At a previous employer it was not uncommon to send out “Organizational Announcement” emails from time to time. Sometimes it was a re-org, others a promotion, but frequently it was a resignation or transfer.
In these cases it was customary to send an announcement to the various teams and management groups that would be impacted.
About ten years ago a young front-line manager at this organization needed to craft and send such an announcement for someone on his team who was taking an awesome job outside the company. One of those once-in-a-lifetime jobs that was as much an excellent change for this employee at this stage in his career as it was a feather in the manager’s hat.
I’m told it took a good chunk of the day to write: several drafts and more than a couple of hours. How to express both the excitement of his new adventure and the hurt of the loss?

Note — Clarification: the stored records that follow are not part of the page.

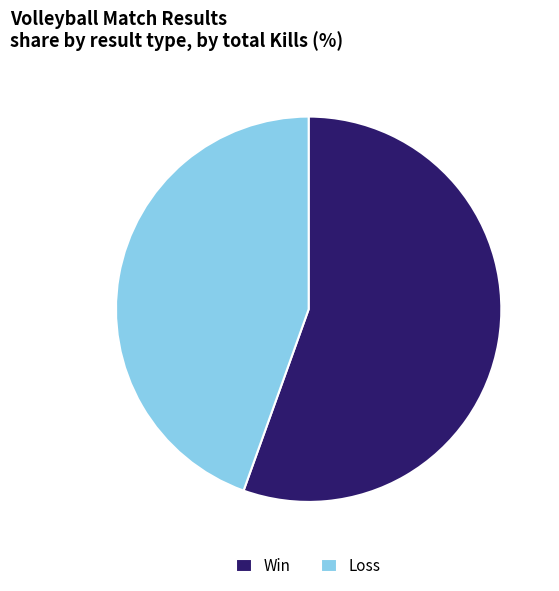

True or false: Loss accounts for 54% of the total.

False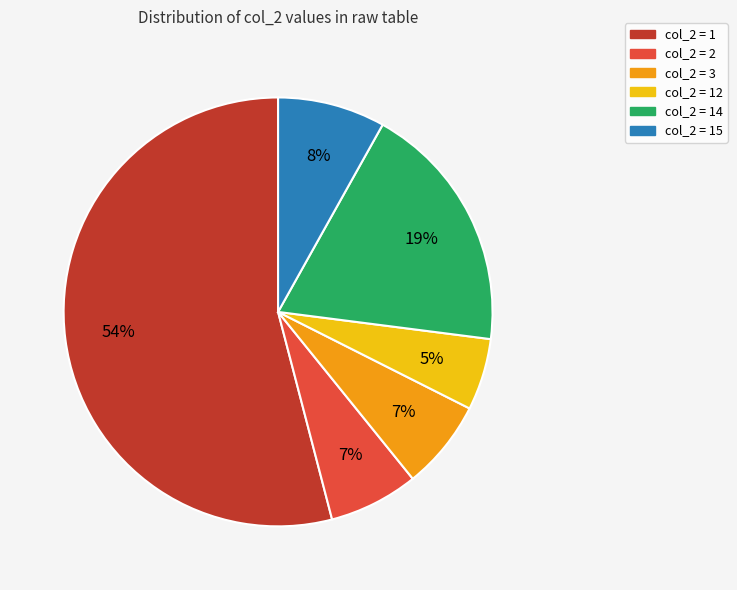

Does any single category account for the majority?

Yes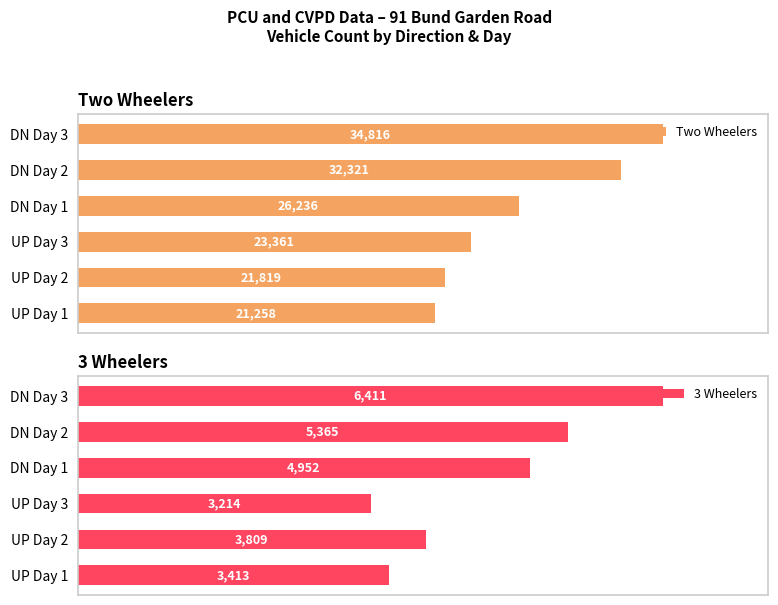

Where is Two Wheelers nearest to the value 28037?

DN Day 1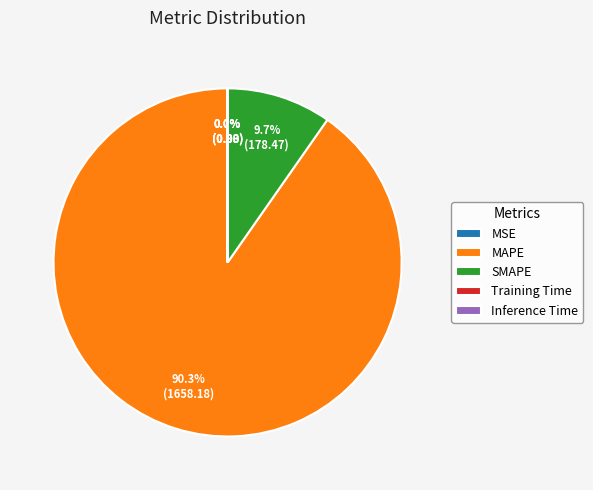

Which slice represents more than half of the pie?

MAPE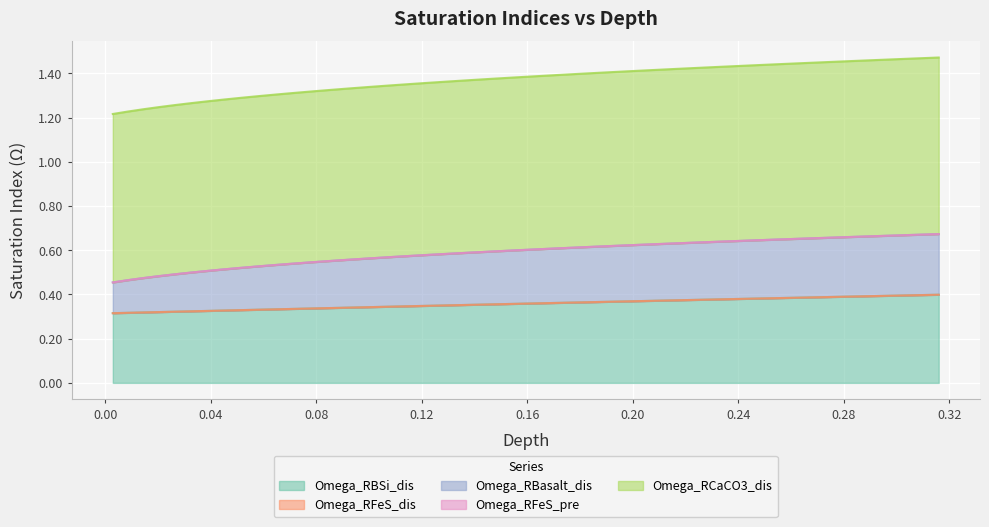

Is it true that Omega_RCaCO3_dis equals 2.0 at 11?

False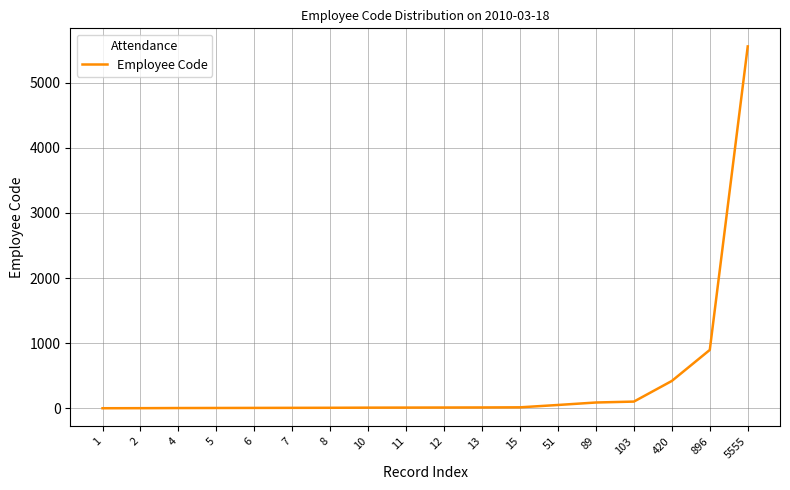

The chart shows a value of 896 at 896. True or false?

True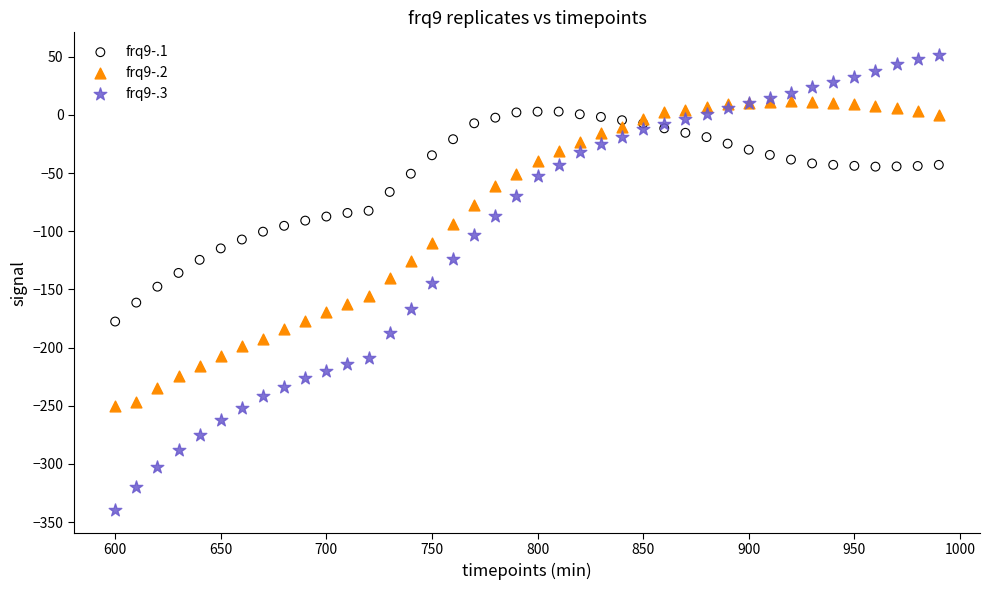

Which series reaches the maximum Y coordinate?

frq9-.3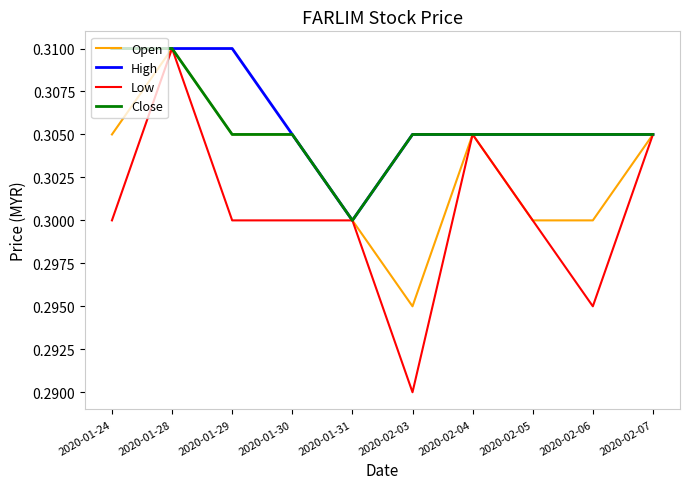

Which series has the largest range (max minus min)?

Low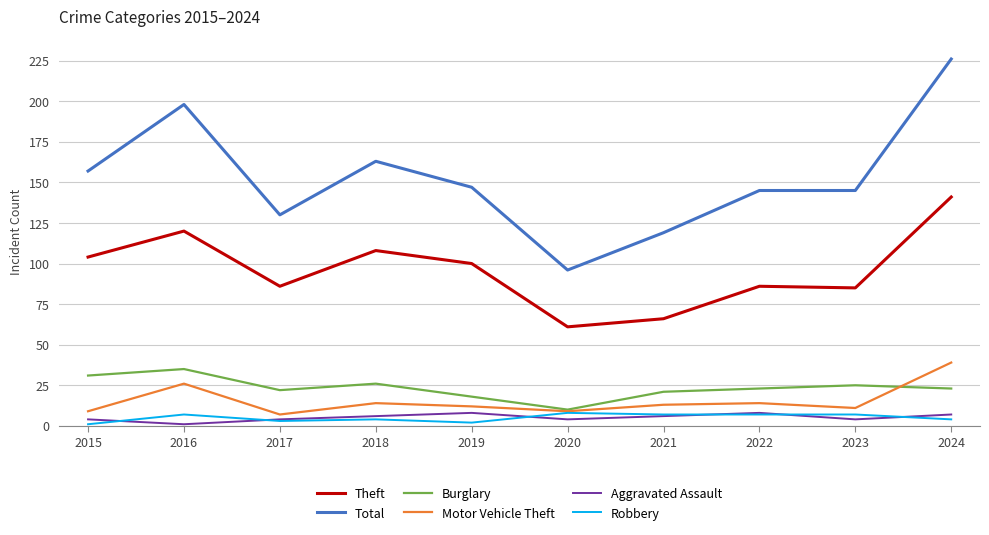

True or false: Motor Vehicle Theft and Aggravated Assault intersect in this chart.

False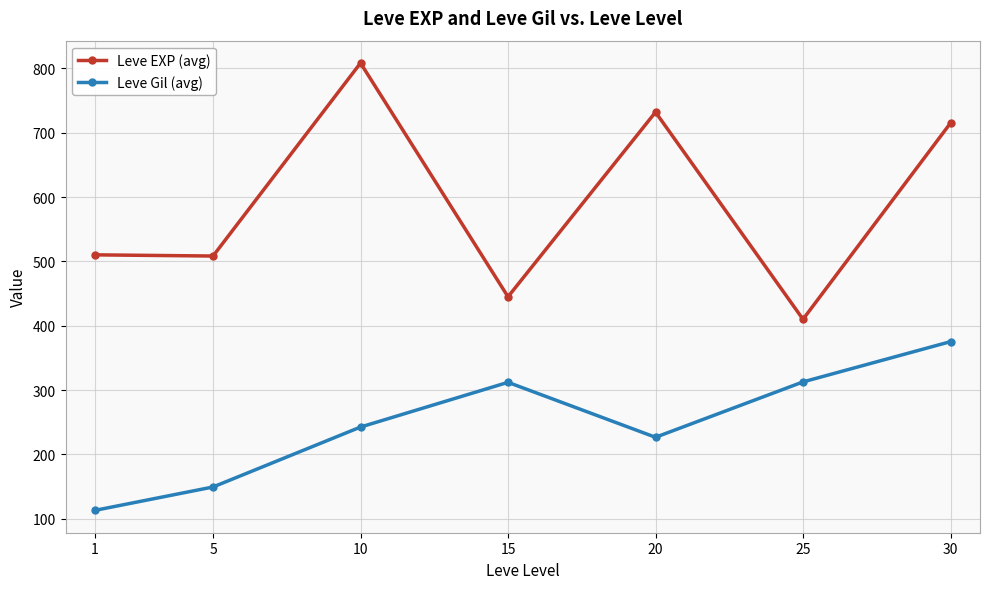

At which category is the sum across all series the highest?

30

The employee was a huge asset to the team and the company. Losing him was going to hurt. Seeing him off to broader horizons and more-golden sunrises made this manager grin with approval. And with those two images in mind, he typed out a the introduction to a missive:
It is with mixed emotions that I announce…
It went out to a couple dozen employees including some impacted managers. A group manager above him liked it and used that introduction for a transfer in his group a few weeks later. A division manager up a level and over in a different area got a copy and used it for for his missive. It quickly became “the standard” introduction to these sorts of emails.
It is said that “imitation is the sincerest of flattery”… but I don’t feel very flattered any more. Yes, those were my words and my main objection to them is that they mean nothing.
It’s been a decade and during that time I’ve had to write a few more of these sorts of announcement emails. I know that I haven’t written anything worse, but I’m not sure that I’ve done much better.
If you have a great “organization announcement” email introduction (or even one worse than my example), please share it in the comments!
Postscript
I was sent an example that may be even worse: a short, blunt email asking the reader to “Please find attached” and directing them to an intensely formal document, usually a printed, signed and scanned PDF.
I don’t know that I’ll ever understand this one.